Instruções:
Reproduza na íntegra, sem nenhuma alteração, o trecho sobre o consumo de ovos e as doenças cardíacas.

Trecho:
##############################
Apesar de o estudo ser um dos maiores do gênero a abordar essa relação específica entre ovos e doenças cardíacas, ele tem caráter observacional, não dando indicação de causa e efeito. Também se baseou em um único conjunto de dados autorrelatados – os participantes foram questionados sobre o que comeram no mês ou ano anterior e tiveram seus indicadores de saúde acompanhados por anos.
Isso significa que os pesquisadores obtiveram apenas um fragmento do que os participantes estavam comendo, já que as dietas podem mudar com o tempo.
E o estudo entra em conflito com estudos anteriores.
Vários deles já sugeriram que os ovos são bons para a saúde do coração. Um publicado em 2018 e baseado em dados de meio milhão de adultos na China demonstrou até o oposto: o consumo de ovos estava associado a um menor risco de doenças cardíacas. Aqueles que comiam ovos todos os dias tinham um risco 18% menor de morte por doença cardíaca e 28% menor risco de morte por acidente vascular cerebral em comparação com aqueles que não comiam ovos.
Como o estudo anterior, este com dados de chineses também era observacional, o que significa que é impossível demonstrar causalidade: os adultos mais saudáveis da China simplesmente comem mais ovos ou o alimento os torna mais saudáveis? Ou seja, o que vem primeiro, o ovo ou seus benefícios apontados nas pessoas? Esse tipo de incógnita pode fomentar grande parte da confusão que permanece sobre os ovos serem heróis ou vilões.
##############################
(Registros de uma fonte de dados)
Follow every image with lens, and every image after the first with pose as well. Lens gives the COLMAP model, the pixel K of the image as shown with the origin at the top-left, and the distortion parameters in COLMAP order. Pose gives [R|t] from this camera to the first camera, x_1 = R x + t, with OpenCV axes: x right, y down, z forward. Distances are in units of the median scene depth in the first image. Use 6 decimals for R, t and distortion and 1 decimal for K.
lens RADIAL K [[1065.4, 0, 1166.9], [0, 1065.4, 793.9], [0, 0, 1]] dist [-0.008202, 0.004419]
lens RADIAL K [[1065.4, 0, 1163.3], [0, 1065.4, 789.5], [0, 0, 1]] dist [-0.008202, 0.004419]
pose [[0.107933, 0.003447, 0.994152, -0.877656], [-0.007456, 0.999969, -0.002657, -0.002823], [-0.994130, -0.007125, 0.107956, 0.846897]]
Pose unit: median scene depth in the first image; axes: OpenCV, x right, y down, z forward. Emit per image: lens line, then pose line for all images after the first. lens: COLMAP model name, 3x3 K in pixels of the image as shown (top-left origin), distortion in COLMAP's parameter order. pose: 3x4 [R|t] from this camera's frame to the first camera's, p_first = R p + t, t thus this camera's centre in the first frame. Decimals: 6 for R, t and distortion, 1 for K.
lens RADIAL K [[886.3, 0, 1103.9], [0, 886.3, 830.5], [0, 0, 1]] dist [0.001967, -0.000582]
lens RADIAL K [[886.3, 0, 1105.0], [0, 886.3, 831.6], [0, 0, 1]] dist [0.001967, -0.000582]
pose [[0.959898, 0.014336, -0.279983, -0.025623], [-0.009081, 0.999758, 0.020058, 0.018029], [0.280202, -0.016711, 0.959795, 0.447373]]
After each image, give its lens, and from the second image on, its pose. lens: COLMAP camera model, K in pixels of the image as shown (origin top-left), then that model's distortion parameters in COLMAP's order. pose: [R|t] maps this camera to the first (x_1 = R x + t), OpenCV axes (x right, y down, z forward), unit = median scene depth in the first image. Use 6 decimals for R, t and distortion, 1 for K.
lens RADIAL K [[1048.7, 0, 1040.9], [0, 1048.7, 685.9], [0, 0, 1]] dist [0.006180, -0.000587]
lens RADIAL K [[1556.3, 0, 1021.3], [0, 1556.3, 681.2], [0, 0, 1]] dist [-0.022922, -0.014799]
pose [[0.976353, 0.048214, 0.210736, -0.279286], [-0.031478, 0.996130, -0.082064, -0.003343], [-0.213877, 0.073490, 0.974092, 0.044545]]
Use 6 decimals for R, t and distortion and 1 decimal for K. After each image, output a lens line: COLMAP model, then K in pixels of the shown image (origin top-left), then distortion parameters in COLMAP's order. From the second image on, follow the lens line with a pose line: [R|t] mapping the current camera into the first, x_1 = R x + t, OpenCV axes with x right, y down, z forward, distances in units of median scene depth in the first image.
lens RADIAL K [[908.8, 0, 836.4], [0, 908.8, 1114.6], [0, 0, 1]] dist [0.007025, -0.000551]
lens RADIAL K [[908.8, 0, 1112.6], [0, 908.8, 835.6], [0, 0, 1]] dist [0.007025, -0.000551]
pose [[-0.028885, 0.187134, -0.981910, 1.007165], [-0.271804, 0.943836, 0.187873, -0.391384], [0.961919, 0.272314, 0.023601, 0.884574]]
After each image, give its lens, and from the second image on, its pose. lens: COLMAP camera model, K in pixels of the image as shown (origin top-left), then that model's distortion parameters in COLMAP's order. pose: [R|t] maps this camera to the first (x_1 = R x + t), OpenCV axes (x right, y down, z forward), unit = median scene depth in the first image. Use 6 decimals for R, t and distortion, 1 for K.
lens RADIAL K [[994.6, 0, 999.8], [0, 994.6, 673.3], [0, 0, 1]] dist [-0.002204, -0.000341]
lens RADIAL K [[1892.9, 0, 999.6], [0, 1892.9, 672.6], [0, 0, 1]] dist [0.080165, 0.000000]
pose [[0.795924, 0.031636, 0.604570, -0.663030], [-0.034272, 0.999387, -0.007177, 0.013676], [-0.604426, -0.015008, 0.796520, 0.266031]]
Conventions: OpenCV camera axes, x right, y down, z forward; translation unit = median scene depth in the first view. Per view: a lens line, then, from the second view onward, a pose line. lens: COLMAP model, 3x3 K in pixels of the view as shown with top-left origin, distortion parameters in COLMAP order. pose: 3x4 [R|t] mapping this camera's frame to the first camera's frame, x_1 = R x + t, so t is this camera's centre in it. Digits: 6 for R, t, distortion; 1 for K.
##############################
Tarefa concluída:
Apesar de o estudo ser um dos maiores do gênero a abordar essa relação específica entre ovos e doenças cardíacas, ele tem caráter observacional, não dando indicação de causa e efeito. Também se baseou em um único conjunto de dados autorrelatados – os participantes foram questionados sobre o que comeram no mês ou ano anterior e tiveram seus indicadores de saúde acompanhados por anos.
Isso significa que os pesquisadores obtiveram apenas um fragmento do que os participantes estavam comendo, já que as dietas podem mudar com o tempo.
E o estudo entra em conflito com estudos anteriores.
Vários deles já sugeriram que os ovos são bons para a saúde do coração. Um publicado em 2018 e baseado em dados de meio milhão de adultos na China demonstrou até o oposto: o consumo de ovos estava associado a um menor risco de doenças cardíacas. Aqueles que comiam ovos todos os dias tinham um risco 18% menor de morte por doença cardíaca e 28% menor risco de morte por acidente vascular cerebral em comparação com aqueles que não comiam ovos.
Como o estudo anterior, este com dados de chineses também era observacional, o que significa que é impossível demonstrar causalidade: os adultos mais saudáveis da China simplesmente comem mais ovos ou o alimento os torna mais saudáveis? Ou seja, o que vem primeiro, o ovo ou seus benefícios apontados nas pessoas? Esse tipo de incógnita pode fomentar grande parte da confusão que permanece sobre os ovos serem heróis ou vilões.